JD.com’s Logistics Unit To Raise $3.2 Billion In Hong Kong IPO Amid Online Shopping Spree

JD Logistics, a unit of Chinese e-commerce giant JD.com, is set to raise about $3.2 billion in an initial public offering in Hong Kong, according to media reports, amid brisk online shopping in the pandemic era.

The IPO would be the second-largest listing in the financial hub this year following short-video app operator Kuaishou Technology’s $5.4 billion float in February. JD Logistics’ shares are due to start trading on May 28.

“The boom in e-commerce worldwide has driven rapid growth in the international logistics industry, with the Covid-19 pandemic providing a further turbocharged boost to global e-commerce industry growth in 2020,” says Rajiv Biswas, executive director and Asia-Pacific chief economist at IHS Markit.

Online sales in China alone make up about 22% of total retail sales of consumer goods after brisk growth over the past two years, Biswas says.

JD Logistics, which handles warehousing and courier services, was spun off in 2017 from Chinese billionaire Richard Liu’s JD.com. Singapore sovereign-wealth fund Temasek, Blackstone and SoftBank Group’s Vision Fund, among others, will invest in the JD unit’s IPO. SoftBank, led by Japanese billionaire Masayoshi Son, counts logistics and warehouse robotics among its investment priorities.

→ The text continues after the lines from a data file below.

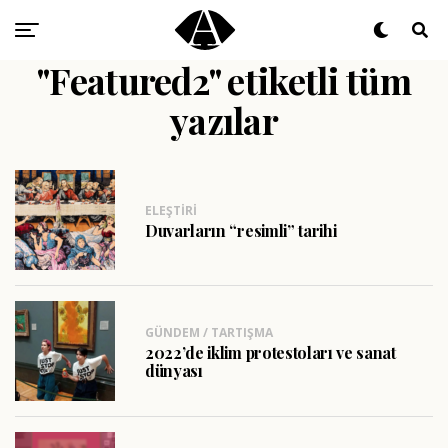
"Featured2" etiketli tüm
yazılar
ELEŞTIRI
Duvarların “resimli” tarihi
GÜNDEM / TARTIŞMA
2022’de iklim protestoları ve sanat
dünyası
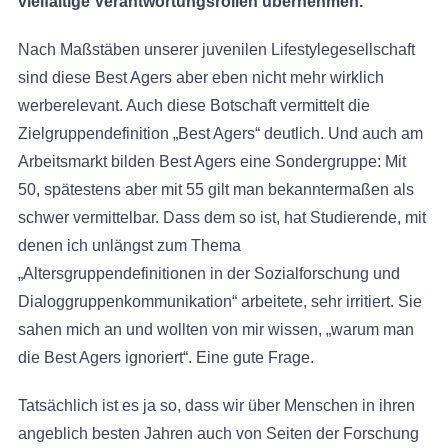
vielfältige Verantwortungsrollen übernehmen.
Nach Maßstäben unserer juvenilen Lifestylegesellschaft
sind diese Best Agers aber eben nicht mehr wirklich
werberelevant. Auch diese Botschaft vermittelt die
Zielgruppendefinition „Best Agers“ deutlich. Und auch am
Arbeitsmarkt bilden Best Agers eine Sondergruppe: Mit
50, spätestens aber mit 55 gilt man bekanntermaßen als
schwer vermittelbar. Dass dem so ist, hat Studierende, mit
denen ich unlängst zum Thema
„Altersgruppendefinitionen in der Sozialforschung und
Dialoggruppenkommunikation“ arbeitete, sehr irritiert. Sie
sahen mich an und wollten von mir wissen, „warum man
die Best Agers ignoriert“. Eine gute Frage.
Tatsächlich ist es ja so, dass wir über Menschen in ihren
angeblich besten Jahren auch von Seiten der Forschung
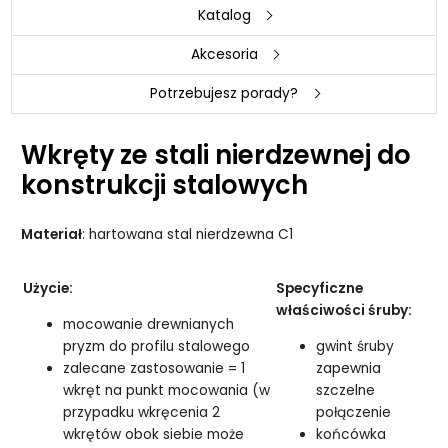
Katalog
Akcesoria
Potrzebujesz porady?
Wkręty ze stali nierdzewnej do
konstrukcji stalowych
Materiał
: hartowana stal nierdzewna C1
Użycie:
Specyficzne
właściwości śruby:
mocowanie drewnianych
pryzm do profilu stalowego
gwint śruby
zalecane zastosowanie = 1
zapewnia
wkręt na punkt mocowania (w
szczelne
przypadku wkręcenia 2
połączenie
wkrętów obok siebie może
końcówka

Despite competition from the larger Alibaba and the growth of six-year-old upstart Pinduoduo, JD.com’s unit is the largest player (by total revenue) in China’s integrated supply chain logistics services industry, according to data cited in its prospectus.

JD.com has secured its position as the only big Chinese e-commerce company with its own logistics unit to support business, says Sandy Shen, senior director with the digital commerce team at Gartner. Alibaba, meanwhile, relies on partners, Shen notes.

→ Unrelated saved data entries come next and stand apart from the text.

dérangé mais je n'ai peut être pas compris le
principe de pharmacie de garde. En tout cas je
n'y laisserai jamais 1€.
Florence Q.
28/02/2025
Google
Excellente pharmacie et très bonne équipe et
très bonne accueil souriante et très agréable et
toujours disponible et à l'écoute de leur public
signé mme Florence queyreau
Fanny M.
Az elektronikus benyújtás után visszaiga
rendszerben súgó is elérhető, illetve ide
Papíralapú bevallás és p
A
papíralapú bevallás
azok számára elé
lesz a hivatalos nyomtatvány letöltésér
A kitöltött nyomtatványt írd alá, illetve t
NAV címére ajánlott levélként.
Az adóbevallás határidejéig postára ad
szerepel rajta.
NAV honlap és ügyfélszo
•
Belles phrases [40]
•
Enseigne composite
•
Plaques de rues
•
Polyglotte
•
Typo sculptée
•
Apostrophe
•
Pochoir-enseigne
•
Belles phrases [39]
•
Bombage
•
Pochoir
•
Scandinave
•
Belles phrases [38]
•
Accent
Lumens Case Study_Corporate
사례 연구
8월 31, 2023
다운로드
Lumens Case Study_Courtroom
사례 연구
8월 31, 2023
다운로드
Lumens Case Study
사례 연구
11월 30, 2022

More on Forbes: JD.com Goes All Out For Market Share, But Margins May Shrink

“JD’s way of operating isn’t the same,” she says. “They’ve always done logistics as part of their business model.” JD Logistics uses its own technology to cut “redundant distribution layers” for e-commerce customers and improve inventory management, according to its prospectus.

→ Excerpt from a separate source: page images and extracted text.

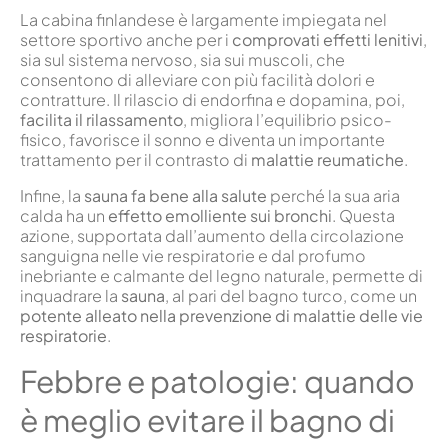
La cabina finlandese è largamente impiegata nel
settore sportivo anche per i
comprovati effetti lenitivi
,
sia sul sistema nervoso, sia sui muscoli, che
consentono di alleviare con più facilità dolori e
contratture. Il rilascio di endorfina e dopamina, poi,
facilita il rilassamento
, migliora l’equilibrio psico-
fisico, favorisce il sonno e diventa un importante
trattamento per il contrasto di
malattie reumatiche
.
Infine, la
sauna fa bene alla salute
perché la sua aria
calda ha un
effetto emolliente sui bronchi
. Questa
azione, supportata dall’aumento della circolazione
sanguigna nelle vie respiratorie e dal profumo
inebriante e calmante del legno naturale, permette di
inquadrare la
sauna
, al pari del bagno turco, come un
potente alleato nella prevenzione di malattie delle vie
respiratorie
.
Febbre e patologie: quando
è meglio evitare il bagno di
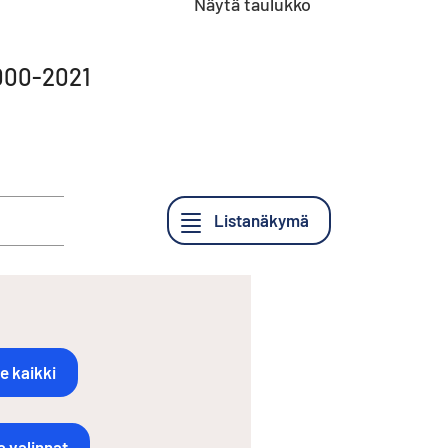
Näytä taulukko
2000-2021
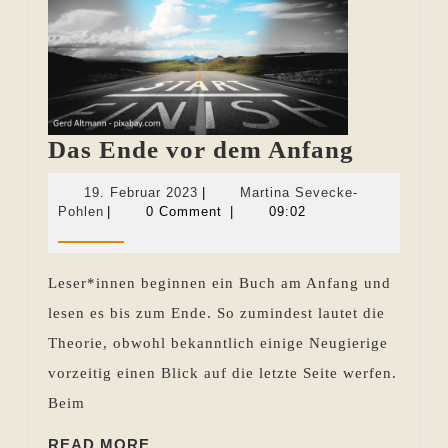
Das
Das Ende vor dem Anfang
Ende
19.
19. Februar 2023
|
Martina Sevecke-
vor
Martina
Februar
Pohlen
|
0 Comment
|
09:02
Sevecke-
2023
dem
Pohlen
Anfang
Leser*innen beginnen ein Buch am Anfang und
lesen es bis zum Ende. So zumindest lautet die
Theorie, obwohl bekanntlich einige Neugierige
vorzeitig einen Blick auf die letzte Seite werfen.
Beim
READ
READ MORE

JD’s e-commerce and logistics operation may find itself limited to the China market due to political pressure from offshore, says Abishur Prakash, an author on technology and politics. India and Indonesia have started to curb foreign e-commerce to let domestic rivals flourish, Prakash believes.

“The biggest challenge is how global JD.com, including its logistics division, can become with U.S.-China tensions so high,” he says. “The new wiring of logistics is algorithms and machines, meaning JD would be ‘exporting’ Chinese technology wherever it opens shop.”